Request -> Filter out all lines without the word "reserva" from the data below, please, and copy the rest.

Extracted data ->
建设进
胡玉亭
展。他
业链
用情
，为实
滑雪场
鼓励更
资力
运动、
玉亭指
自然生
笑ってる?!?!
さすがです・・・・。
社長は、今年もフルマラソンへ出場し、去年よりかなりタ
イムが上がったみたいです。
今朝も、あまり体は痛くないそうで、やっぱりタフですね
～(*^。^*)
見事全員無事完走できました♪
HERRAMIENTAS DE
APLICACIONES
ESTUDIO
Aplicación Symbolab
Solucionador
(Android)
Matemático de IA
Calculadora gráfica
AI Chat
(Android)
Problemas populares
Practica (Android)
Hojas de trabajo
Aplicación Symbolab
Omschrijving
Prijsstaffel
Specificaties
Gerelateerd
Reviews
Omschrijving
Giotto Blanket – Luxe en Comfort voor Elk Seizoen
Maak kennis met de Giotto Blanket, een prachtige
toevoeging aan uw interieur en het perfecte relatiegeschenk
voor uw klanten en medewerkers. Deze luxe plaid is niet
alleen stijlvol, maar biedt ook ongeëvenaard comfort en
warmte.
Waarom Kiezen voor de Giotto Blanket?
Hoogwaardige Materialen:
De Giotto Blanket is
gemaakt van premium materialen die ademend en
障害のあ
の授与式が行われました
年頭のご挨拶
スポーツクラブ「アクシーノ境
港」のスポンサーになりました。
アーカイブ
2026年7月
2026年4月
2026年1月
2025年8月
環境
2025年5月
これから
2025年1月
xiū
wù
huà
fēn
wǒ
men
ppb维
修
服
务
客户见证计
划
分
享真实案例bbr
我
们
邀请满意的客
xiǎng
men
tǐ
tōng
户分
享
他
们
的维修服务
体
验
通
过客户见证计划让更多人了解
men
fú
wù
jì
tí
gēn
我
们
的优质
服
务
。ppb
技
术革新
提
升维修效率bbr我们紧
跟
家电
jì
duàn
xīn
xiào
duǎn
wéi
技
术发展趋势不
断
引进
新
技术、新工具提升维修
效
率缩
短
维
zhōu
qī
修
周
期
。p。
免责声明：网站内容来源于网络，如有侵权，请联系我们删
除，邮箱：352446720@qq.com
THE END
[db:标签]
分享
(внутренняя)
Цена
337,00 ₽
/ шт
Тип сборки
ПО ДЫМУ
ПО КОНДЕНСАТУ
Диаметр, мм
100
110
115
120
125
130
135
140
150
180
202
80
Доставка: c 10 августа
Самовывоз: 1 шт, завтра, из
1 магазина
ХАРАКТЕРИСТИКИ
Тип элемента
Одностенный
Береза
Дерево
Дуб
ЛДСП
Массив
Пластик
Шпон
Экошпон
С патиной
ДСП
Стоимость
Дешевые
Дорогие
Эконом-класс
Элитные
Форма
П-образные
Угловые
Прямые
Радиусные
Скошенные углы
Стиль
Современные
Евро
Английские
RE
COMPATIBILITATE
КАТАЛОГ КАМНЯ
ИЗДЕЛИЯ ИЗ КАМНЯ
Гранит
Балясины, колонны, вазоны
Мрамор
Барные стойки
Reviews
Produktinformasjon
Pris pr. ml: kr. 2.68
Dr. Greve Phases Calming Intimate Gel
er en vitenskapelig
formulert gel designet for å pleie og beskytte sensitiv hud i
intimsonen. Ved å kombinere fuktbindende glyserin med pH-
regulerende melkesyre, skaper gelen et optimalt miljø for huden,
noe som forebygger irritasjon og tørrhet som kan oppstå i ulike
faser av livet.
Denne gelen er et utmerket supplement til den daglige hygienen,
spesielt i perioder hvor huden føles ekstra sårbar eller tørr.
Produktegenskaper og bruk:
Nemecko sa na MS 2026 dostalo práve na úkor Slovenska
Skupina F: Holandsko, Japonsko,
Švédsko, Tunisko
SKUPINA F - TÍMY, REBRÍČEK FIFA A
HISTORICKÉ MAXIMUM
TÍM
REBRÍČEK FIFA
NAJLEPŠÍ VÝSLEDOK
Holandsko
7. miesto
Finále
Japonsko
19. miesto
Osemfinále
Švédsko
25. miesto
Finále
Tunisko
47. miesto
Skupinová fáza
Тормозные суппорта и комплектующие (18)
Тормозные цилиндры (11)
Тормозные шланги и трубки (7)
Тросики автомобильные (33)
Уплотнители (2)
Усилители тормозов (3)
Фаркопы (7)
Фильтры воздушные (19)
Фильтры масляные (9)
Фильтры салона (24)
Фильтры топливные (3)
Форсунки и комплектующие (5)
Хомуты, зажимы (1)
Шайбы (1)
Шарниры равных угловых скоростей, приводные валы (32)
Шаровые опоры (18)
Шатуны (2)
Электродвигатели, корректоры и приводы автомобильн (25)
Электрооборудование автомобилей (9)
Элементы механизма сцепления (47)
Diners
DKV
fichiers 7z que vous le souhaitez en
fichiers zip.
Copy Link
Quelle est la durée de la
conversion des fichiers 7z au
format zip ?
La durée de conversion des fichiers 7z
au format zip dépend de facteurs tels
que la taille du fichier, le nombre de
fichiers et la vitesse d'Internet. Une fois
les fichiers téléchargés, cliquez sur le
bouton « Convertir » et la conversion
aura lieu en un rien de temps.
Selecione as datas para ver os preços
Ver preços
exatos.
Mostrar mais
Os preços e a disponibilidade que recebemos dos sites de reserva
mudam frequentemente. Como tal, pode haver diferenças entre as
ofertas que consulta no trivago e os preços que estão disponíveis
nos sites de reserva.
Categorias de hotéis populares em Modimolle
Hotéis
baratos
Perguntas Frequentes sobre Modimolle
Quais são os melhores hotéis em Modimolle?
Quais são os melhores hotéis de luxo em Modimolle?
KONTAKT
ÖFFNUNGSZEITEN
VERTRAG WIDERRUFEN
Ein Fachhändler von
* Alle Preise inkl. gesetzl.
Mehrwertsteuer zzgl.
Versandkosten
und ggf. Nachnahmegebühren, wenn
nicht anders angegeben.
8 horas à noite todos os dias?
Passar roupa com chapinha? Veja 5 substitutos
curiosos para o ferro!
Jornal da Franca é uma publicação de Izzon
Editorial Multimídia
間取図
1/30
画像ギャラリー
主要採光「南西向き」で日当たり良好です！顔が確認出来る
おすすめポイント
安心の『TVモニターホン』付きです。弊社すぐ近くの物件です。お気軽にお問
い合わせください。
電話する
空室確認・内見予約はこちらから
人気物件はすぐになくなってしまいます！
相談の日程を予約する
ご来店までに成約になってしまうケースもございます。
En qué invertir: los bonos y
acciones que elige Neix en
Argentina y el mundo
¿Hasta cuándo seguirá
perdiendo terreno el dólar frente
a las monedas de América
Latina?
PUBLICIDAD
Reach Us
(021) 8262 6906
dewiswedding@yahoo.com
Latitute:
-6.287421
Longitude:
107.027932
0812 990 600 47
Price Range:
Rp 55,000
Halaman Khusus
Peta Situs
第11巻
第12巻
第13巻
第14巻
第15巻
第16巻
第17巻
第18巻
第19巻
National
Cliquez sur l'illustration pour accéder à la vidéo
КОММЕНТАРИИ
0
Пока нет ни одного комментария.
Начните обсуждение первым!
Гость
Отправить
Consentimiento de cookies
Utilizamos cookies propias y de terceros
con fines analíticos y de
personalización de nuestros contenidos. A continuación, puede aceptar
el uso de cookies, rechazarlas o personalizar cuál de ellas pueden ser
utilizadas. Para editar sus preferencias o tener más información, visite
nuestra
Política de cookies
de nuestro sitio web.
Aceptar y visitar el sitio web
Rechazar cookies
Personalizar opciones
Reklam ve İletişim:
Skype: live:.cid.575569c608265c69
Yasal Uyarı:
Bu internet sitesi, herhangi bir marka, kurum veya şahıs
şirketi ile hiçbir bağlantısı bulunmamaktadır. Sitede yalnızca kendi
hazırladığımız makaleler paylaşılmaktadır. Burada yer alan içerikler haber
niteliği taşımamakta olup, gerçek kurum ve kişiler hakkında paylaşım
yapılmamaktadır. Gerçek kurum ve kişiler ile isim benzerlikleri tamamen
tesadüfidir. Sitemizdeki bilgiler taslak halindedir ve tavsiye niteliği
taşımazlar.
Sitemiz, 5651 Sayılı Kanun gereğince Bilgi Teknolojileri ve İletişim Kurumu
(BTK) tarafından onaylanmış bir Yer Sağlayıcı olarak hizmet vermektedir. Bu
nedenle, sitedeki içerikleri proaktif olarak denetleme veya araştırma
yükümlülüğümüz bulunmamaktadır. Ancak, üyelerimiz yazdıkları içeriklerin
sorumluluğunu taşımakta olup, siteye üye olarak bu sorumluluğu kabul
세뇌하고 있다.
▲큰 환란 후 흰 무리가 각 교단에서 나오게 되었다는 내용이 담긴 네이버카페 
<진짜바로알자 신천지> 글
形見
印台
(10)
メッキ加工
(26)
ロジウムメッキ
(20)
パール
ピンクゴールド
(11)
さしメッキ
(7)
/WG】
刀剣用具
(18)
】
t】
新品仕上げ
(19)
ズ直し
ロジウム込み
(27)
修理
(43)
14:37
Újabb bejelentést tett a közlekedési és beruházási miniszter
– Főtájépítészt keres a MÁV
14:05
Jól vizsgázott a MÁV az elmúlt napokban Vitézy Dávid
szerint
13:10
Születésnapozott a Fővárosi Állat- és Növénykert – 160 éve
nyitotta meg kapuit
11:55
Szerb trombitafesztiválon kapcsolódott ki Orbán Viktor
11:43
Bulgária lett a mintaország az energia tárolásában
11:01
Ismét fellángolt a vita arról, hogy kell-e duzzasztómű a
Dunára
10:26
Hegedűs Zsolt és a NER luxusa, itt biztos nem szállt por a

Answer box ->
Os preços e a disponibilidade que recebemos dos sites de reserva
nos sites de reserva.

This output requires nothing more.